After two years of the Conservatives’ distraction and obfuscation, and 13 years of Liberals breaking promise after promise to reduce pollution, you don’t have to be an environmentalist to want action on the environment -- and fast.
But suddenly instituting a carbon tax is the wrong way to make-up for Liberal and Conservative governments who haven’t done much to move people away from fossil fuels.
Critics of Dion's carbon tax have been clear about why it's the wrong idea right now:
“A carbon tax is less effective than a carbon market at reducing emissions … This is simply bad policy, for the following reasons:
1) A carbon tax is almost always implemented as a direct tax on fossil fuels. Given the current price of these fuels, however, it is difficult to argue that a further price signal will dampen consumption or shift demand.
2. A carbon tax is a flat tax – it costs each polluter a fixed amount per tonne of emissions. Such a tax will not inflate with a bull market or recede in times of difficulty. In the energy market, in particular, soaring prices make anything but a prohibitively high tax a mere nuisance for large producers.
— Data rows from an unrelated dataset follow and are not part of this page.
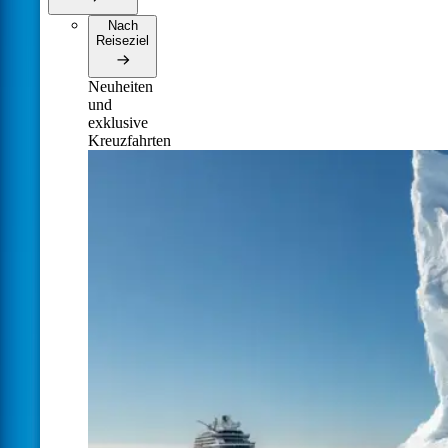
Nach
Reiseziel
Neuheiten
und
exklusive
Kreuzfahrten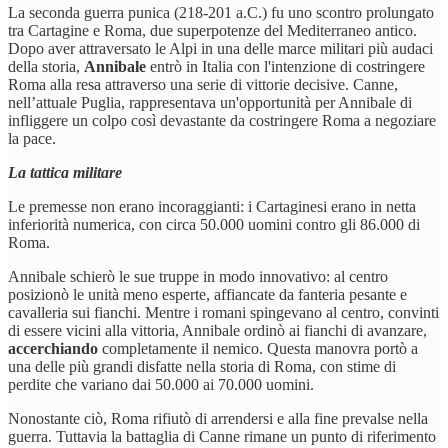
La seconda guerra punica (218-201 a.C.) fu uno scontro prolungato
tra Cartagine e Roma, due superpotenze del Mediterraneo antico.
Dopo aver attraversato le Alpi in una delle marce militari più audaci
della storia,
Annibale
entrò in Italia con l'intenzione di costringere
Roma alla resa attraverso una serie di vittorie decisive. Canne,
nell’attuale Puglia, rappresentava un'opportunità per Annibale di
infliggere un colpo così devastante da costringere Roma a negoziare
la pace.
La tattica militare
Le premesse non erano incoraggianti: i Cartaginesi erano in netta
inferiorità numerica, con circa 50.000 uomini contro gli 86.000 di
Roma.
Annibale schierò le sue truppe in modo innovativo: al centro
posizionò le unità meno esperte, affiancate da fanteria pesante e
cavalleria sui fianchi. Mentre i romani spingevano al centro, convinti
di essere vicini alla vittoria, Annibale ordinò ai fianchi di avanzare,
accerchiando
completamente il nemico. Questa manovra portò a
una delle più grandi disfatte nella storia di Roma, con stime di
perdite che variano dai 50.000 ai 70.000 uomini.
Nonostante ciò, Roma rifiutò di arrendersi e alla fine prevalse nella
guerra. Tuttavia la battaglia di Canne rimane un punto di riferimento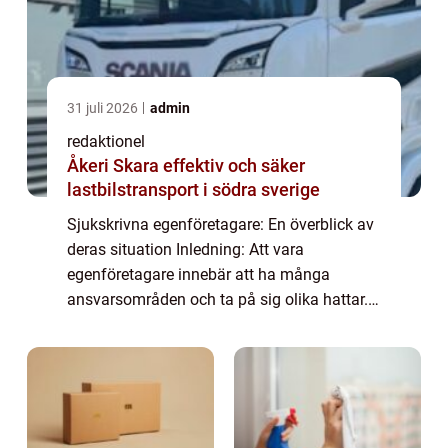
31 juli 2026
admin
redaktionel
Åkeri Skara effektiv och säker
lastbilstransport i södra sverige
Sjukskrivna egenföretagare: En överblick av
deras situation Inledning: Att vara
egenföretagare innebär att ha många
ansvarsområden och ta på sig olika hattar.
Men vad händer när en egenföretagare blir
sjuk? I denna artikel kommer vi att fördjupa
oss ...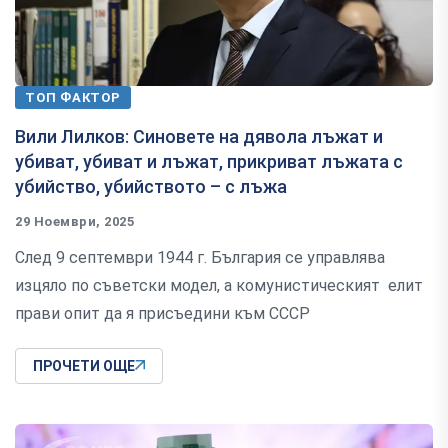
ТОП ФАКТОР
Вили Лилков: Синовете на дявола лъжат и
убиват, убиват и лъжат, прикриват лъжата с
убийство, убийството – с лъжа
29 Ноември, 2025
След 9 септември 1944 г. България се управлява
изцяло по съветски модел, а комунистическият елит
прави опит да я присъедини към СССР
ПРОЧЕТИ ОЩЕ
3) Finally, and most significantly, valuing reductions in emissions equally across all sectors and industries eliminates the potential benefits to be had by maximizing reductions where the cost is lowest. In a carbon market, those areas that produce the least expensive real reductions will experience the highest level of interest and investment, maximizing the level of reductions per dollar spent.
The critic in this case was Stephane Dion – from his Energy and Climate Change Plan in the Liberal leadership race.
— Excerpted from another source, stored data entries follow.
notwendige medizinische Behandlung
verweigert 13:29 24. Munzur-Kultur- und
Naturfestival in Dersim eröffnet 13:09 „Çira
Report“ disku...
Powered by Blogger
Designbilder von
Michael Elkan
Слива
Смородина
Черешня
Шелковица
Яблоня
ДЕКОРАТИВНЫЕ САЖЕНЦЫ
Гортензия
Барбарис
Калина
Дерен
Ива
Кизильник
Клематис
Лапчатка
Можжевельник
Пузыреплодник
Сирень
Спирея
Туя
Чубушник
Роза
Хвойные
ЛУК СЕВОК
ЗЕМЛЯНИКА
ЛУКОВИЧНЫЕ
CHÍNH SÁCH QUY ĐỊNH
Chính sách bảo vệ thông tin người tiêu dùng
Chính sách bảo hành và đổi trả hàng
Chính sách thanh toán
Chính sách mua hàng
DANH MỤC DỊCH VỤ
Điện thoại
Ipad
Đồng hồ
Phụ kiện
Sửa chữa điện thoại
Less than two years ago, Dion promised Liberals that he was against a carbon tax – and fought those (like Ignatieff) who were in favour of one. He won the votes of green Liberals based on that promise. Now he has spun in the other direction to say he now wants a carbon tax. Liberals who voted for Dion were duped.
Dion was right then – a carbon tax is punitive, regressive and imprecise (just ask Warren Kinsella) – and he’s wrong now.
So why has Dion reversed himself? Is he so desperate to show leadership that he’s willing to flip-flop on one of his key leadership planks? Has Ignatieff overpowered Dion on policy matters? Are Liberals fishing for revenues to pay for over-blown campaign promises? Are the polls so bad for Dion that they are desperately grasping at anything to move “Liberals-are-helping-Harper” out of the headlines? Who knows?
But what should really worry people, especially those who desperately want action on the environment, is that if Dion has changed his position so quickly on carbon tax, what’s the next policy plank he’s likely to abandon?